Kemper Sports presented a market and feasibility study for Dawson Park at the Oconee County Board of Commissioners meeting on Dec. 2, outlining a multi‑phase plan that aims to serve local recreation needs while generating sports‑tourism revenue.
Steve Gorris, senior vice president of Kemper Sports, introduced the project team and passed the presentation to Richard Stiffenger, who summarized the market analysis and the firm’s development scenarios. Stiffenger said the Phase 1 concept includes roughly 92 acres with space for 10 full‑size outdoor multipurpose fields and parking; future phases could add six more fields and a roughly 90,000‑square‑foot indoor sport complex capable of eight basketball courts (crosslined) or 16 volleyball courts.
Stiffenger emphasized the county’s regional advantage: “We believe very strongly that the county has the ability to establish itself as a destination within the broader region,” citing a 2½– to 4‑hour drive‑time market that the consultants used to model demand. Using scenarios that compare synthetic turf and natural grass, Kemper projected the indoor‑and‑outdoor synthetic‑turf model could support up to 62 events annually at maturity and generate about $26,500,000 in direct spending in the county (year 5), with roughly $950,000 in incremental hotel and sales tax revenue modeled.
Kemper cautioned the board that operational performance varies by design choices. “A healthy goal for any sports‑tourism development is to get as close to breakeven operationally by year 5,” Stiffenger said, while also acknowledging many municipal complexes require an ongoing operating subsidy during early years. The consultants recommended budgeting reserves for capital replacement and running sensitivity tests on turf vs. grass, phasing, and programming mixes to improve financial outcomes.

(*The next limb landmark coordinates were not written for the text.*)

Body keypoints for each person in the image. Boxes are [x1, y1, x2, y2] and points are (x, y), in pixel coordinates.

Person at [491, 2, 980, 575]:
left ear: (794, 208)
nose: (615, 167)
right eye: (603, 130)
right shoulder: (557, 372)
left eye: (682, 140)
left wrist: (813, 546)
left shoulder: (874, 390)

Commissioners questioned the assumptions behind the projections, focusing on three issues: the amount of taxpayer subsidy the county would need to provide, how 55,183 projected year‑5 room nights translate into required hotel inventory, and whether the county can capture nonlocal spending before new lodging and restaurants are built. Commissioner (Speaker 4) said he did not want residents to depart assuming the project would be a moneymaker and pressed for the “bottom line” taxpayer cost; Kemper responded that a portion of scenarios show operational subsidy is likely but that the larger economic impact accrues to local restaurants, hotels and retailers as visitor spending is captured.
Kemper and county staff also discussed phasing and site work. The consultant said early civil infrastructure—grading and pad‑ready work—can be staged to reduce future remobilization costs and preserve options for future fields and indoor facilities.

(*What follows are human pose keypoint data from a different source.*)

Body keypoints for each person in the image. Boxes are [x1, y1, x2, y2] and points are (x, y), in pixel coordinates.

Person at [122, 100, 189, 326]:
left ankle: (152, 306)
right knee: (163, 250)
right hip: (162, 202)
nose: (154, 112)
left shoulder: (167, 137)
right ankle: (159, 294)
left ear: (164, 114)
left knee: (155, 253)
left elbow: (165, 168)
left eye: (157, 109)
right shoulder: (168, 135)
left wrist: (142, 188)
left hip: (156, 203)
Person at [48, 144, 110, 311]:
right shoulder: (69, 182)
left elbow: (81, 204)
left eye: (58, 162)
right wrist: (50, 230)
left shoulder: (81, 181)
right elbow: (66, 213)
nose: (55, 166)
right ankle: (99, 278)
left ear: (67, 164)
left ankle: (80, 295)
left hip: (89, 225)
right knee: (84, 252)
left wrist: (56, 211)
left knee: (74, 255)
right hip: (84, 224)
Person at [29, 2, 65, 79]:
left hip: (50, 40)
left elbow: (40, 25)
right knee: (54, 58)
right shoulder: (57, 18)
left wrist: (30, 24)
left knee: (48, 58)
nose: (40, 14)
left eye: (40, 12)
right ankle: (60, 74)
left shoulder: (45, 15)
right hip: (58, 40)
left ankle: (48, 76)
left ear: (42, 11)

Next steps recommended by Kemper include finalizing the turf vs. grass decision for Phase 1 outdoor fields, completing facility design and funding structure, confirming program and operating models, and starting park branding and marketing. The presentation concluded with a question‑and‑answer period during which Kemper committed to provide rostered follow‑up items, including the hotel‑room calculation that would convert projected room nights into a target number of rooms.